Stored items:
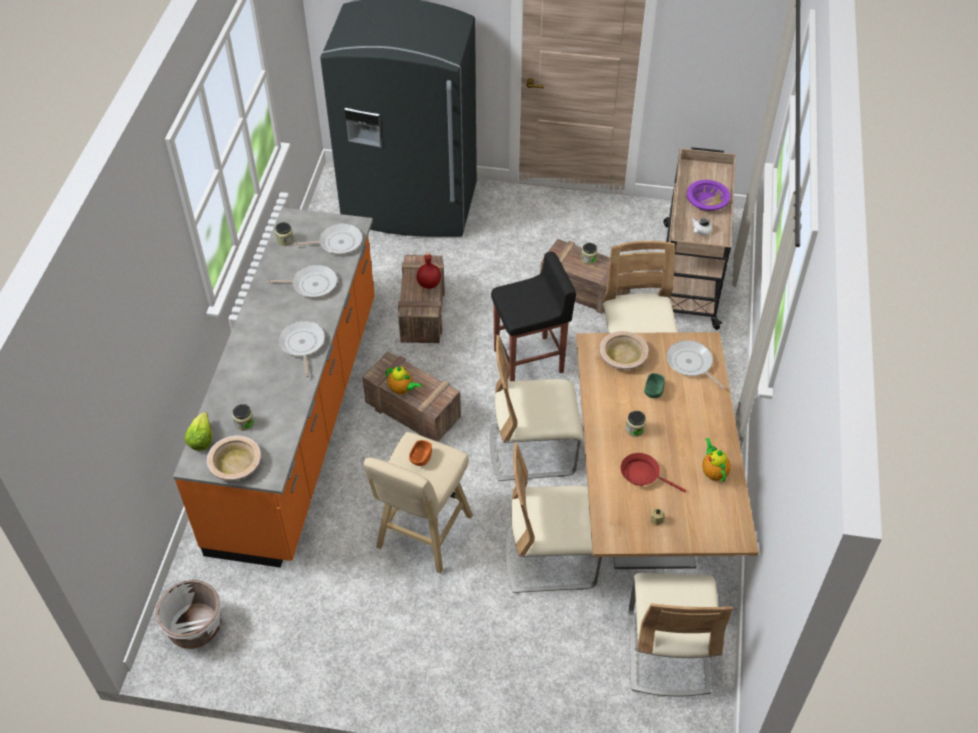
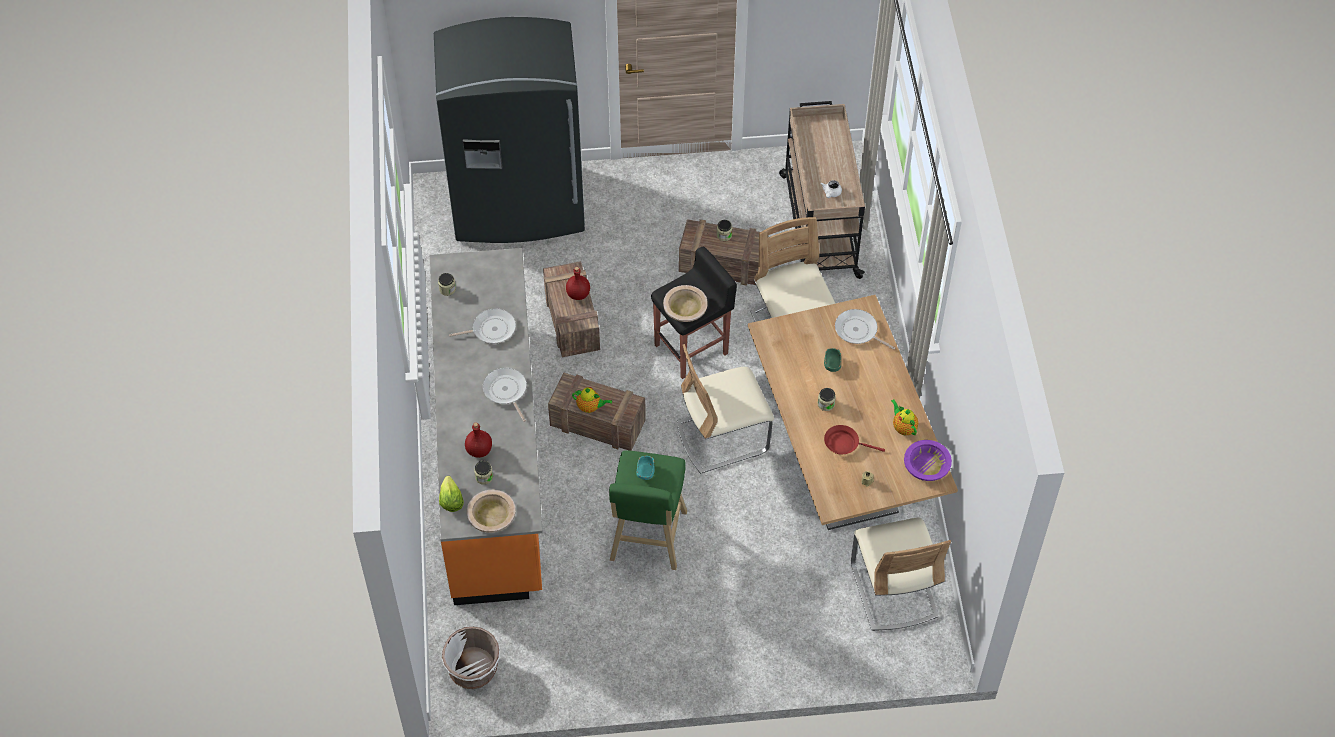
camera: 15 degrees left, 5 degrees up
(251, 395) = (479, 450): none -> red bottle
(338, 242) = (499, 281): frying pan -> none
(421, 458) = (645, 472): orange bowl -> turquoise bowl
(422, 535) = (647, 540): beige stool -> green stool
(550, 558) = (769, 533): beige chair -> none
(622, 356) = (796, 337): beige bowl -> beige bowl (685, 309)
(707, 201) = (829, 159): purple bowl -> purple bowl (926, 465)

> [The problem] Return only the number of lines above in which the string "beige" occurs.

> [Result of the task] 3